在下面的代码中,我使用单个交换函数来交换两种类型的数据。但是我收到了很多错误。
任何人都可以帮助我,我做错了吗?
#include <stdio.h>
#include <string.h>
#include<stdlib.h>
//我想要交换的结构定义。
struct swapNum
{
int sal;
char *c;
};
//我用来交换void函数参数的交换函数。
void swap(void *a,void *b, int size)
{
if(size == sizeof(*a))
{
struct swapNum temp;
memcpy(temp,a,sizeof(*a));
memcpy(a,b,sizeof(*b));
memcpy(b,temp,sizeof(*temp));
}
if(size == sizeof(int))
{
int *temp;
*temp = *a;
*a = *b;
*b = *a;
}
}
程序的主要驱动程序部分。
int main(void) {
char a[10] = "vivek";
char b[10] = "mishra";
struct swapNum *A= malloc(sizeof(struct swapNum));
struct swapNum *B = malloc(sizeof(struc swapNum));
A->sal = 23;
A->c = a;
B->sal = 64;
B->c = b;
swap(&A,&B,sizeof(A));
int x=10,y=20;
swap(&x,&x,sizeof(b));
printf("After swapping x : %d y: %d",x,y);
return 0;
}
我得到的错误。
prog.c: In function 'swap':
prog.c:16:9: error: incompatible type for argument 1 of 'memcpy'
memcpy(temp,a,sizeof(*a));
^
In file included from prog.c:2:0:
/usr/include/string.h:46:14: note: expected 'void * __restrict__' but argument is of type 'struct swapNum'
extern void *memcpy (void *__restrict __dest, const void *__restrict __src,
^
prog.c:18:30: error: invalid type argument of unary '*' (have 'struct swapNum')

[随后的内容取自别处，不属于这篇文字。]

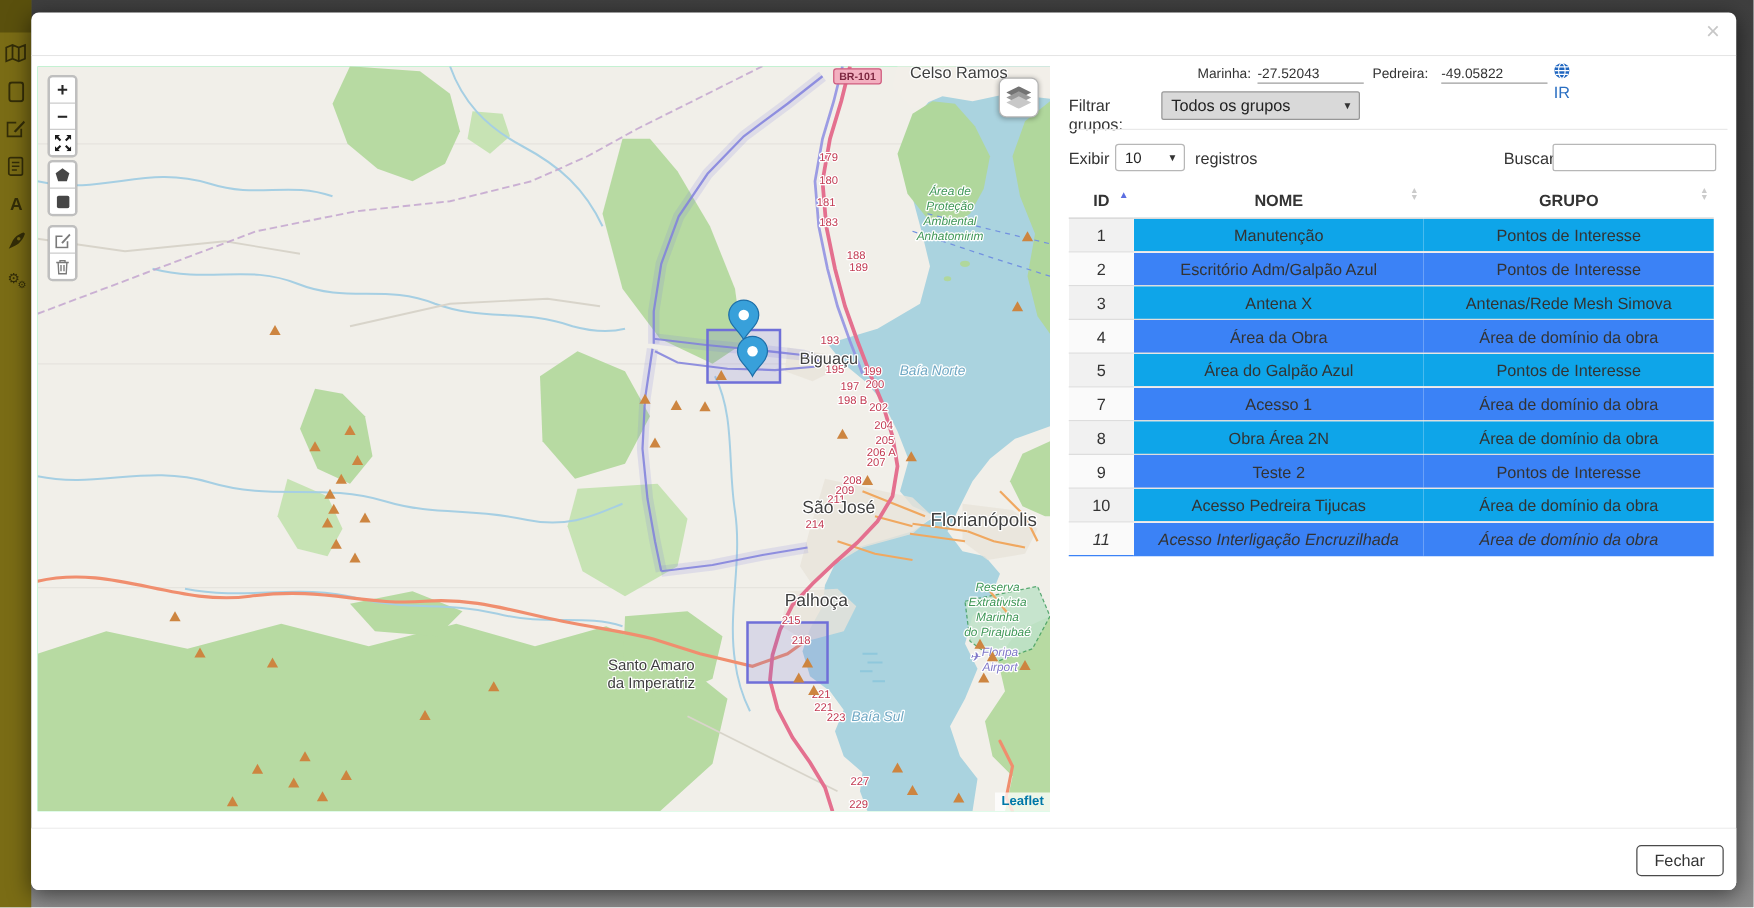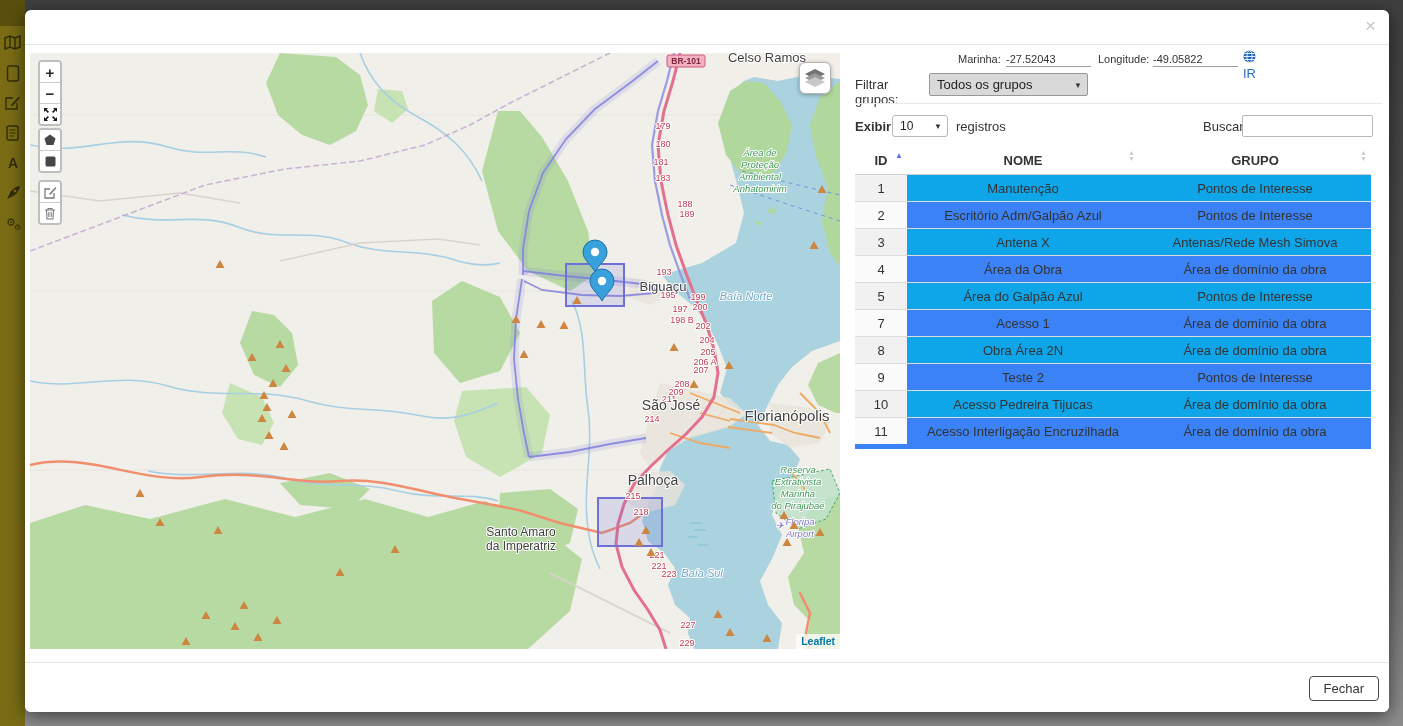"Longitude:" span.lng-label { text: Longitude -> Pedreira }
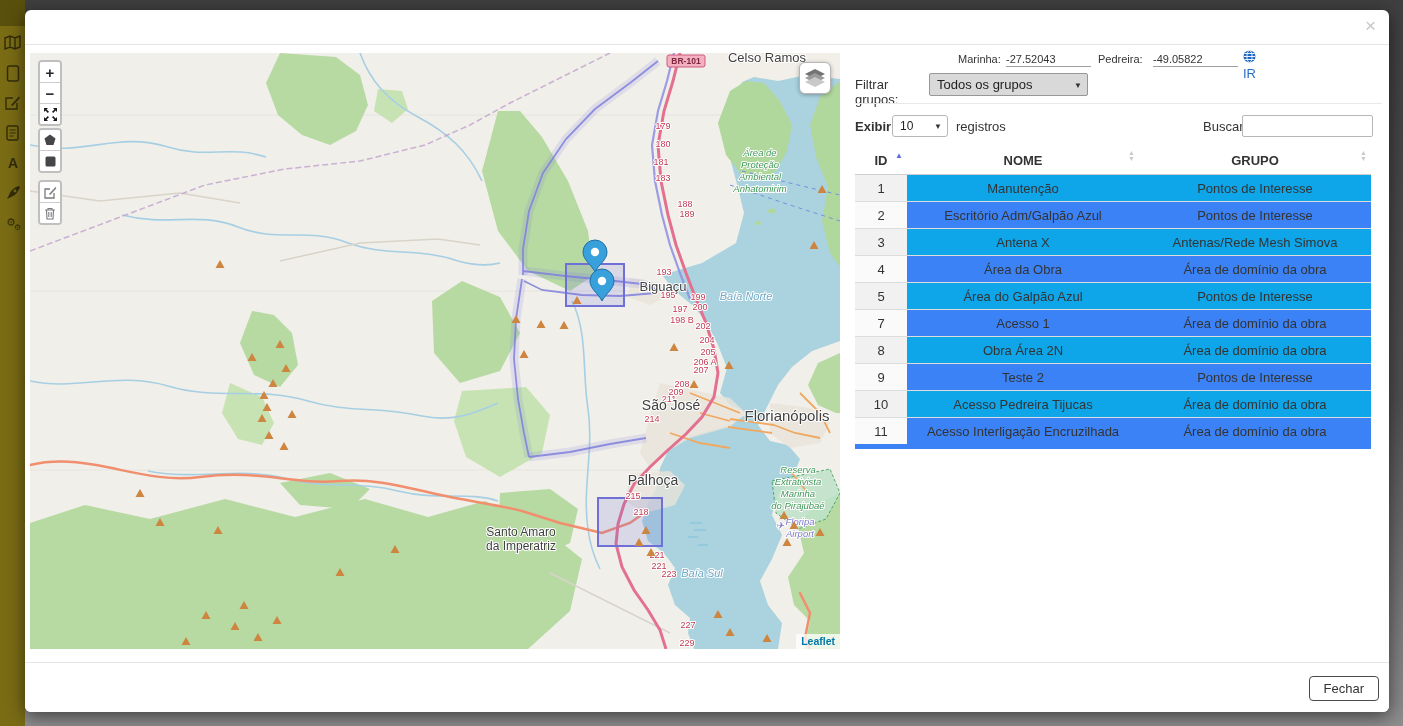"Exibir" .show-label { font-weight: bold -> none }
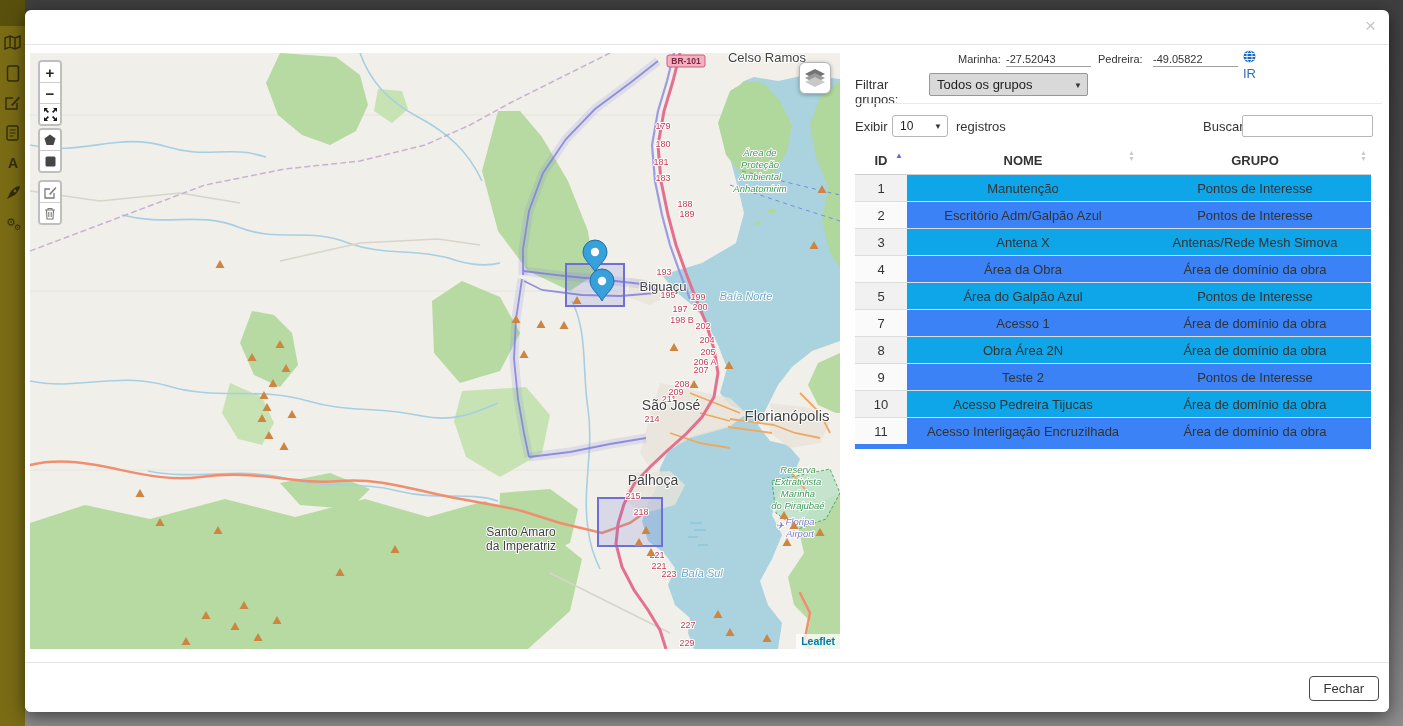"11" .dtable tbody tr:last-child td { border-bottom: 5px solid #3b82f6 -> 1px solid #3b82f6; font-style: none -> italic }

memcpy(b,temp,sizeof(*temp));
^
prog.c:18:9: error: incompatible type for argument 2 of 'memcpy'
memcpy(b,temp,sizeof(*temp));
^
In file included from prog.c:2:0:
/usr/include/string.h:46:14: note: expected 'const void * __restrict__' but argument is of type 'struct swapNum'
extern void *memcpy (void *__restrict __dest, const void *__restrict __src,
^
prog.c:23:9: warning: dereferencing 'void *' pointer
*temp = *a;
^
prog.c:23:17: warning: dereferencing 'void *' pointer
*temp = *a;
^
prog.c:23:9: error: invalid use of void expression
*temp = *a;
^
prog.c:24:9: warning: dereferencing 'void *' pointer
*a = *b;
^
prog.c:24:14: warning: dereferencing 'void *' pointer
*a = *b;
^
prog.c:2
4:9: error: invalid use of void expression
*a = *b;
^
prog.c:25:9: warning: dereferencing 'void *' pointer
*b = *a;
^
prog.c:25:14: warning: dereferencing 'void *' pointer
*b = *a;
^
prog.c:25:9: error: invalid use of void expression
*b = *a;
^
prog.c: In function 'main':
prog.c:33:36: error: 'struc' undeclared (first use in this function)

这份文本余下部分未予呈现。